6. Critical Value and p-value: We need to find the critical value needed to reject the null hypothesis and the p-value. The critical value is the value that the F-statistic must exceed to be significant at a given significance level, or alpha (here, and almost always, our alpha is 0.05).

To find the critical value for a given alpha level (e.g., 0.05 for 95% confidence), you use the qf() function. To find the p-value for the computed \(F\) statistic, you use the pf() function. We previously used a similar function to compute a t-test the long way, but we used qt() function instead.

Here we are finding the critical value for the F-distribution with \(k-1\) and \(N-k\) degrees of freedom.

alpha <- 0.05
df1 <- k - 1 # Between-group degrees of freedom
df2 <- N - k # Within-group degrees of freedom

critical_value <- qf(1 - alpha, df1, df2)
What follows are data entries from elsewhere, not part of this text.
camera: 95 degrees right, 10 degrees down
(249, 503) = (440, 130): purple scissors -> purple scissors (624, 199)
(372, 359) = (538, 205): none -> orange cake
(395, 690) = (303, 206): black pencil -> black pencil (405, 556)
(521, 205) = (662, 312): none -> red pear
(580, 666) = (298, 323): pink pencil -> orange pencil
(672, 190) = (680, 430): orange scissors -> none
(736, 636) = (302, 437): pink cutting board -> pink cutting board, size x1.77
p_value <- 1 - pf(F_statistic, df1, df2)
print(p_value)
[1] 0

The p-value gives the probability of observing a value as extreme as, or more extreme than, the observed \(F\) statistic, given that the null hypothesis is true.

Our p-value is very small (showing zero here but this may look more like a e-16 in the anova output), so we reject our null hypothesis.


Comparing long hand to aov()

That was a lot of work to get to p = 0, and we get a similar result when we run the aov() function.

summary(aov(Fish_Biomass ~ MPA_Type, data = data_fish_mpa))
             Df Sum Sq Mean Sq F value Pr(>F)    
MPA_Type      2  19869    9935     112 <2e-16 ***
Residuals   147  13070      89                   
---
Signif. codes:  0 '***' 0.001 '**' 0.01 '*' 0.05 '.' 0.1 ' ' 1

compare the outputs from this table to what we calculated above!